» What is expected
I would like every line of the records below that contains the word "notice" copied.

*** Opening of Provided data ***

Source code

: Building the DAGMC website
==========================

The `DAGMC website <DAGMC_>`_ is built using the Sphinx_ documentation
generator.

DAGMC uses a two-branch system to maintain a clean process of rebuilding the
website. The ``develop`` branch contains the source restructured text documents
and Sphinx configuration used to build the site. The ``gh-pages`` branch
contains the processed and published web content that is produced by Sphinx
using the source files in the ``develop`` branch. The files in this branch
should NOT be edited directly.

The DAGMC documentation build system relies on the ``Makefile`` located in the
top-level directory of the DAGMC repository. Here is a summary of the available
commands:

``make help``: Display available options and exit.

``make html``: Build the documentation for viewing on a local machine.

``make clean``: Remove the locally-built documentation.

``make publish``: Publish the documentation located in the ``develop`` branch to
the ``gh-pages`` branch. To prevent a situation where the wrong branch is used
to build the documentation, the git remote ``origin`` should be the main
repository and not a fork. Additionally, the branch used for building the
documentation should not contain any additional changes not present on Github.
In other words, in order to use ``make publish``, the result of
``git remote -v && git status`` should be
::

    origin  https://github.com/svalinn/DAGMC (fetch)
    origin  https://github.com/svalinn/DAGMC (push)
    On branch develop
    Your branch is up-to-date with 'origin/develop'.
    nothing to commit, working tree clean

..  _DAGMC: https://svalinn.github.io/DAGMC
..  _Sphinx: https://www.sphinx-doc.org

*** Close of Provided data ***
*** Opening of Provided data ***

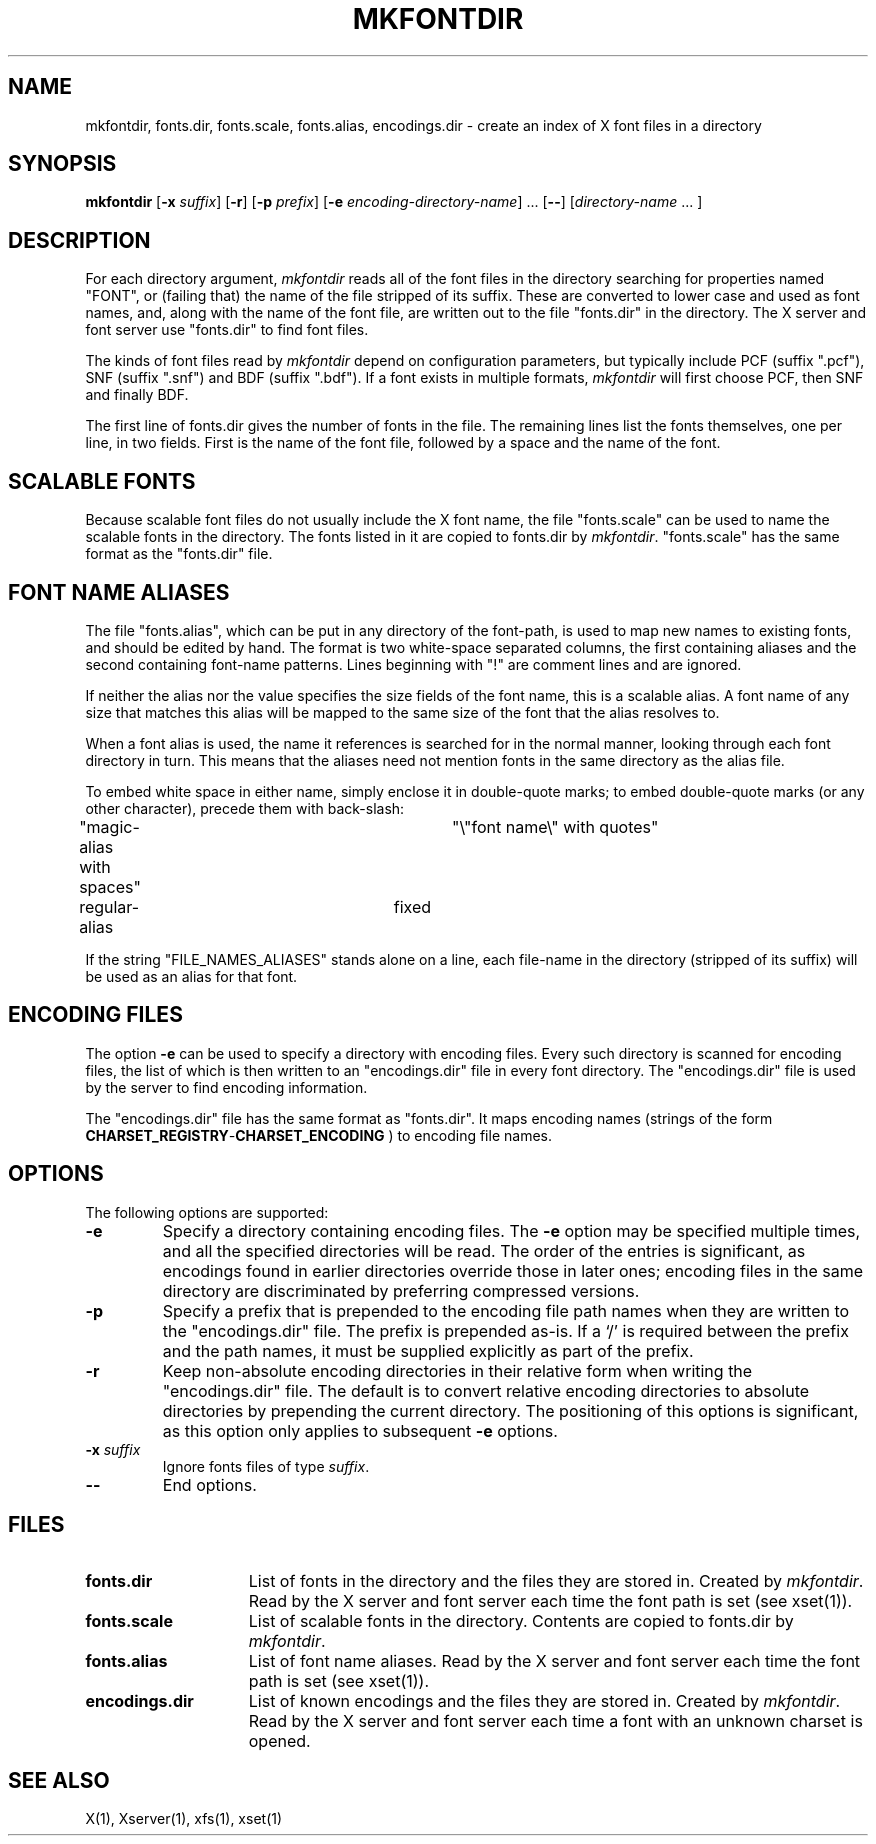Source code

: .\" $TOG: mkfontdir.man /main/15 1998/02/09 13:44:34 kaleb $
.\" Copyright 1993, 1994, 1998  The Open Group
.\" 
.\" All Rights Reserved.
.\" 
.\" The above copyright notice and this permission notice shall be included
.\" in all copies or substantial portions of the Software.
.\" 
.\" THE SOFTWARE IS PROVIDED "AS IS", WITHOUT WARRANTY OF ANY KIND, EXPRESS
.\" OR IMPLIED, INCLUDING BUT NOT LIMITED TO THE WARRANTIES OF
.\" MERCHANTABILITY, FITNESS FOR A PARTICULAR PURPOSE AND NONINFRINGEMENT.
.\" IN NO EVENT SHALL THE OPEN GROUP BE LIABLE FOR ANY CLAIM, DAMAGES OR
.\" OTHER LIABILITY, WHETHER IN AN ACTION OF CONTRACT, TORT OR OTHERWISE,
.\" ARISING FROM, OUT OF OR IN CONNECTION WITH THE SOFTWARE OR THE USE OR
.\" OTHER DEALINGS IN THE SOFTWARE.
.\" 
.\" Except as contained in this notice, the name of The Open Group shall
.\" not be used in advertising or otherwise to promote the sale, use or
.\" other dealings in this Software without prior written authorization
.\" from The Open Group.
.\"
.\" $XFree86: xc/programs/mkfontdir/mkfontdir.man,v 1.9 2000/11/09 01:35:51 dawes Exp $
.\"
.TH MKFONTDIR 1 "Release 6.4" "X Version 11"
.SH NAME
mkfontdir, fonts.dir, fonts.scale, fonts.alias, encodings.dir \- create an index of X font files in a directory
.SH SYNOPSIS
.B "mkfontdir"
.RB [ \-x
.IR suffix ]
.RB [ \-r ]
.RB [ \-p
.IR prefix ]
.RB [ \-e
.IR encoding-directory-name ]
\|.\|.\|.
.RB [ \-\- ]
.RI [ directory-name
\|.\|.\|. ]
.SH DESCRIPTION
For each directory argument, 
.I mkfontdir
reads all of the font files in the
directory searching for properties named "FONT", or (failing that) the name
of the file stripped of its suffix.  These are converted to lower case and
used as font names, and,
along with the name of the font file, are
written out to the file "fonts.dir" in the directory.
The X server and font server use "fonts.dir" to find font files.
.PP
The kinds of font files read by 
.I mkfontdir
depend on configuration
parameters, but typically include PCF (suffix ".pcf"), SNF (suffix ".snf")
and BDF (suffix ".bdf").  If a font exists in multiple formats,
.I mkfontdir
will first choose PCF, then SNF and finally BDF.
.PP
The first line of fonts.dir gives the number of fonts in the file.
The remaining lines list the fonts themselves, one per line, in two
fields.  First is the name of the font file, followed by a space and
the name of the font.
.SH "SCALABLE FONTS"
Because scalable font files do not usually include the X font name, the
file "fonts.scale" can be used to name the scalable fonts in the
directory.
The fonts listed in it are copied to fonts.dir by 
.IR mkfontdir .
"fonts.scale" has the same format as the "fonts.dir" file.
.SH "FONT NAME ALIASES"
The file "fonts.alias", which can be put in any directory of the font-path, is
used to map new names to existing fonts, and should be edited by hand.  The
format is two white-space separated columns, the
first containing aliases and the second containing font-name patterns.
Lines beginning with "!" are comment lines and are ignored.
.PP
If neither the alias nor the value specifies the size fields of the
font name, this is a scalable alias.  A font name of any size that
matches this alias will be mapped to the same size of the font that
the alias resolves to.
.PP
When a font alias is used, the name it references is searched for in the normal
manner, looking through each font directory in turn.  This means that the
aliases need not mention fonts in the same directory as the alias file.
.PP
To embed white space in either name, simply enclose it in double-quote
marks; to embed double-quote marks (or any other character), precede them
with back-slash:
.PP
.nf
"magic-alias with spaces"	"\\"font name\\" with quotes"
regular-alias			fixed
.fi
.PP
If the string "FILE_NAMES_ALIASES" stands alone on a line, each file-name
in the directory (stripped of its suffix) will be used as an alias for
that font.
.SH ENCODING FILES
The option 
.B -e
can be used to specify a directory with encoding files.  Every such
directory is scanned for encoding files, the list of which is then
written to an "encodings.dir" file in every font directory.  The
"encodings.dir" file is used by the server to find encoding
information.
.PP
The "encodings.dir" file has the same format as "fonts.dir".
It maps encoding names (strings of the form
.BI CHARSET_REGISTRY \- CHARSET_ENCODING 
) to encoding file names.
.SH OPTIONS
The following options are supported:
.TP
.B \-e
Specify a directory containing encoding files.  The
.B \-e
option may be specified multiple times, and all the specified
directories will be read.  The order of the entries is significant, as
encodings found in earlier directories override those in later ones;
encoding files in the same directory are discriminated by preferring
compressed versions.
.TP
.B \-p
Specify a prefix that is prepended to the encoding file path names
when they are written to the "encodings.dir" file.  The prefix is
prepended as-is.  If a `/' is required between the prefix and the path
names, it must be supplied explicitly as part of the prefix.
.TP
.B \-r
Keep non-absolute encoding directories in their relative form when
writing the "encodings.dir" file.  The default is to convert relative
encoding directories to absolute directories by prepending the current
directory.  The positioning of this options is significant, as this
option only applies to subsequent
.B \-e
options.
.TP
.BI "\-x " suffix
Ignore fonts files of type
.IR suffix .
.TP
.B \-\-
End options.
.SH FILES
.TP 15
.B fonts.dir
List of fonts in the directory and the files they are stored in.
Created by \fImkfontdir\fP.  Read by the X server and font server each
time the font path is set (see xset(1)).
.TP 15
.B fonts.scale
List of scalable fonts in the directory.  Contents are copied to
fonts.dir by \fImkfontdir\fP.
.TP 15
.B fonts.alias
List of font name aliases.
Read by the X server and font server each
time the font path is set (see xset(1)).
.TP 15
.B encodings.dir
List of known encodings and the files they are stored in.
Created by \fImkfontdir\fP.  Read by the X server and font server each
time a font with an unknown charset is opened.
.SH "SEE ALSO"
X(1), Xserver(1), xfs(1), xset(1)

*** Close of Provided data ***

» Exercise output
.\" The above copyright notice and this permission notice shall be included
.\" Except as contained in this notice, the name of The Open Group shall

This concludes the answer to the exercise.